|Abstract:||Terrestrial evapotranspiration (ET) is an important eco-hydrologic process the couples the land surface water and energy budgets, links the water, carbon and nutrient cycle, and represents the largest water consumption from agricultural sector. Although advances have been made in monitoring and simulating terrestrial ET in last decades, there are still challenges in reconciling and cross-validating ET observation and numerical model simulation results. In particular, due to human interferences (such as agricultural irrigation), existing knowledge obtained under natural conditions is inapplicable to intensively managed watersheds. Therefore, there is a pressing need to develop hydrologic theory that depicts watersheds as coupled nature-human systems, and to apply knowledge derived from the complex system to validate and diagnose existing hydrologic observations and models, and explore the inter-connects of hydrologic dynamics across scales.
This dissertation focuses on the ET temporal variability as a signature of watersheds as coupled nature-human systems, since ET variability is driven by the climatic fluctuations and modulated by hydrologic processes such as vegetation, snow dynamics and human water use. Based on general hydrologic laws on land surface water-energy coupling, this dissertation derives an Evapotranspiration Temporal VARiance Decomposition (ETVARD) framework for better understanding of both the climatic and hydrologic controls on ET temporal variability. Utilizing best available hydrologic observations, ETVARD quantifies the contributions from the variances and co-variances of climatic and terrestrial water storage change factors to ET variance at various temporal scale (e.g., monthly, seasonal and annual) for watersheds across a wide spectrum of climatic conditions (from humid to arid) under both natural and managed conditions.
As such, we derive hydrologic knowledge from the congruence among theories, observations and models. For multi-variable and multi-source hydroclimatic observations, ETVARD provides an independent diagnosis tool to detect the possible biases and uncertainties in observations and land surface models. Using ETVARD as a benchmark for inter-comparison of observation and models and through five systematically designed experiments, this dissertation identifies the inconsistencies in ET variance estimates among theories, observations and models, assesses the quality of multiple ET products, and provides guidelines to improve land surface model structure in capturing ET variance for the contiguous United States.
In particular, ETVARD identifies the temporal and spatial ET pattern changes due to extensive groundwater-based irrigation through a rea-world case study in the High Plains. The relation between ET and crop yield signatures (i.e., mean and variability) in rain-fed and irrigated crops reflects farmers’ irrigation behavior heterogeneity in the formation of ET patterns, depending on farmers’ preferences between profit-maximization and risk-aversion. In addition, a power-law statistical relationship between ET mean and variability is developed from independent ET observations.
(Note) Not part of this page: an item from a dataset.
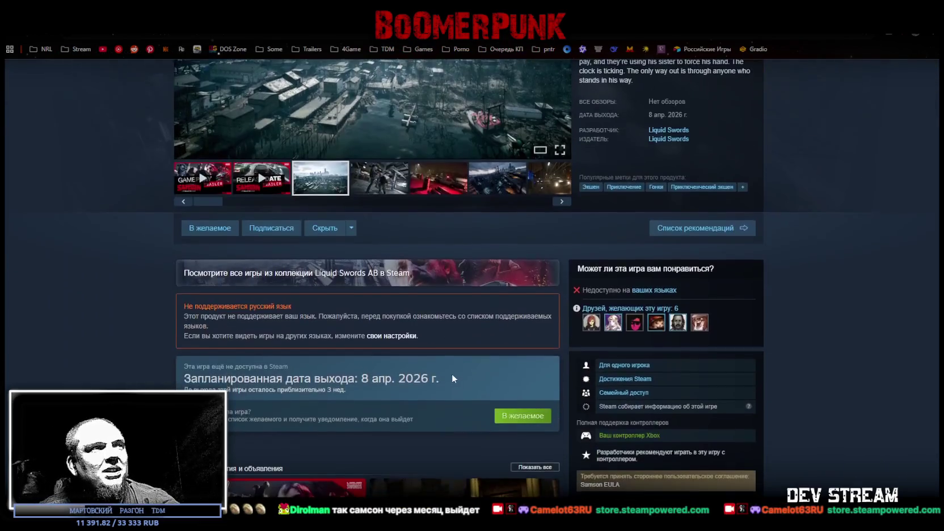
click(207, 228)
scroll(141, 294, down, 3)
While the differences in climate conditions and vegetation structures are reflected by ecosystems’ water use preferences between consumption and variability, these water use preferences cluster on the same a power-law statistical relationship.
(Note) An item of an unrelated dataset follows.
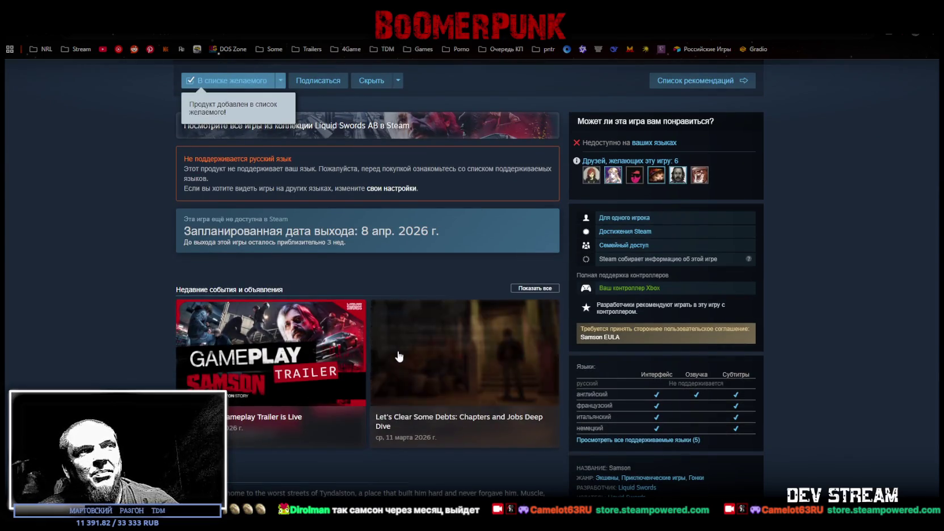
scroll(395, 354, up, 8)
scroll(412, 333, down, 2)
The comprehensive assessment on ET variance in this dissertation provides a synthesis from existing theories, observations and simulations towards improved understanding of ET variance at the watershed system level. The knowledge discovered in the dissertation also provides guidelines for conjointly managing the mean and variability of watershed responses to both natural and human driving forces in the context of coupled nature-human systems.